Almost complex structures on cotangent bundles of almost complex manifolds

Let $$M$$ be a smooth manifold and $$I:TM\to TM$$ an integrable almost complex structure. Then, the cotangent bundle $$T^*M$$ admits a canonical complex structure, which can be built from holomorphic charts on $$M$$.

If $$I$$ is not necessarily integrable, is there always an almost complex structure on $$T^*M$$ such that $$T^*M\to M$$ is holomorphic? Is it canonical? If not, can we construct it using some additional choice on $$M$$?

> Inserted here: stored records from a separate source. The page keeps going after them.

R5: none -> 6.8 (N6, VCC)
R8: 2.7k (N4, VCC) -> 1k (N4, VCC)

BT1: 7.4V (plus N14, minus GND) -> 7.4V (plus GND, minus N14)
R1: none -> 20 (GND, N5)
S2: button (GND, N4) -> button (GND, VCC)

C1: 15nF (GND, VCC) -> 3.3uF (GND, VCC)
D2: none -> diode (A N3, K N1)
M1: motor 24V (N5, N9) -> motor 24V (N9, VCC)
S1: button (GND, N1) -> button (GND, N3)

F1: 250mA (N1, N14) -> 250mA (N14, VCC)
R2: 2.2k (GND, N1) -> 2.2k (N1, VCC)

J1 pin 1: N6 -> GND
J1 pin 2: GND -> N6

There is one due to Satô, "Almost analytic vector fields in almost complex manifolds". He constructs a $$J'$$ and $$J''$$ on $$T^\ast M$$ using a $$J$$ on $$M$$, such that $$J''$$ is always an almost complex structure but $$J'$$ is only an almost complex structure when $$J$$ is integrable (in which case $$J'$$ is also integrable), and $$J''$$ is a modified version of $$J'$$ using the nontrivial Nijenhuis tensor of $$J$$. This is elaborated on in Yano--Patterson's paper "Vertical and complete lifts from a manifold to its cotangent bundle" (which might be easier to digest).
There is also a way using connections on $$M$$ (which generalizes Satô's work) due to Yano--Patterson, "Horizontal lifts from a manifold to its cotangent bundle". Then there is a unifying generalization of both works, see Bertrand's paper "Almost complex structures on the cotangent bundle" (https://arxiv.org/abs/math/0507068); here Theorem 3.1 asserts holomorphicity of the projection $$\pi$$.